Slashdot Mirror


Dealing with Development House Disasters?

Skinnytie asks: "I was recently asked by the CEO of the company for which I work to find a resource from which to better understand what to do in the event of a disaster. 'I'm on it, Sir' was my response, and I ran back to my desk and started writing contingency plans and trying to imagine what to do if a meteorite strikes our co-lo facility. I quickly came te realize that there is far more that *could* happen (the CTO gets hit by bus, or the in-house server room gets abducted by aliens...you get the point) than I am even prepared to write plans for. I thought I'd hit the Slashdot audience up for some ideas/horror stories regarding avoiding, dealing with and getting past whatever disasters that have occurred at your development houses. Have at you!"

2 of 59 comments (clear)

  1. Partial answer: do dry runs of the plans by herrlich_98 · · Score: 4, Insightful

    One really hard part of plans is to catch *all* the things you are going to need to recover. This advice is kinda like the old advice to actually test your backups occasionally.

    For example, if you have plans to relocate the headquarters to a different site then every 6 or 12 months so try it out to sort out the "glitches". To expand on this example, does everyone know where the other site is and how to get there? How will they know to go there? Are there problems of quorum, where half the managers will be at one site and half at the other making contradicting decisions? Etc, etc, etc... This is also a good time to learn about how your organization operates.

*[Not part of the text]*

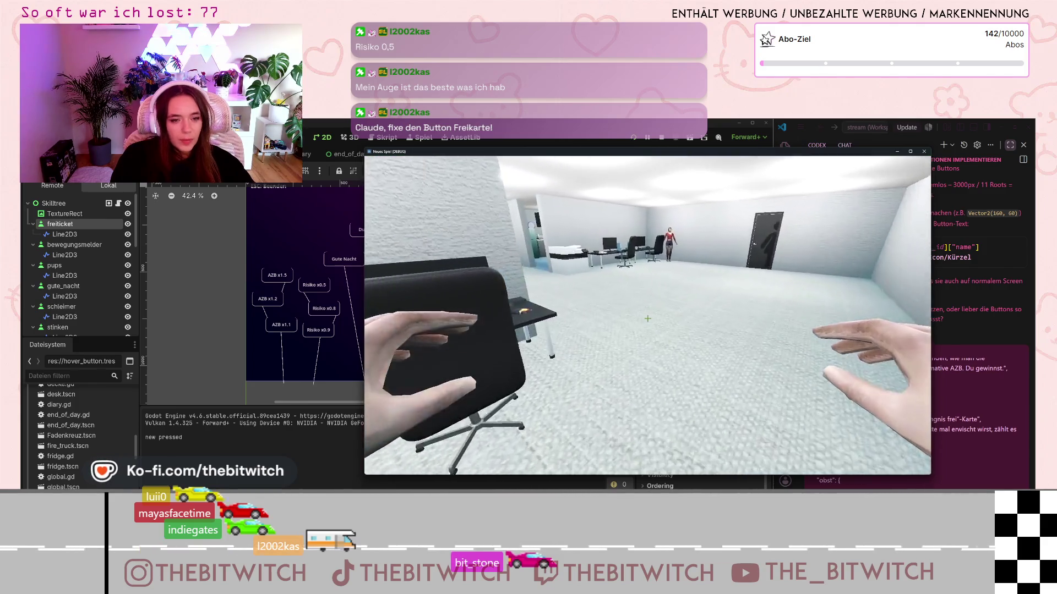
key("w")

    Whatever your plans and contingencies do regular dry runs of them, to the extent that it is practically possible.

  2. simple by farnsworth · · Score: 4, Insightful
    having both worked on disaster recovery plans and having worked in a data center in the world trade center that was completely destroyed, I can say that the best recovery plans are extremely simple.

    break it down into procedures that you can take based on real problems, not causes. some things to consider:

    1. internet connectivity down (switch to backup colo)
    2. unrecoverable db (drive to offsite backup storage and get backup data)
    3. app servers fried (engage hot standby boxes)
    4. all of the above (shit, it's going to be a long night)

    etc. I've seen too many recovery plans that are focused on the cause, rather than solutions which is really what these plans are all about. if you really need to, you can cross reference the plans with potential causes. this seems to satisfy the cio types who stay up late wondering 'what happens if _____'.

    of course, a backup plan is totally useless if the 'course of action' section is not possible to carry out, due to bad backup practices or lack of failover equipment. having a disaster recovery plan is no substitute for good policy and an adequate hardware/isp budget.

    --

    There aint no pancake so thin it doesn't have two sides.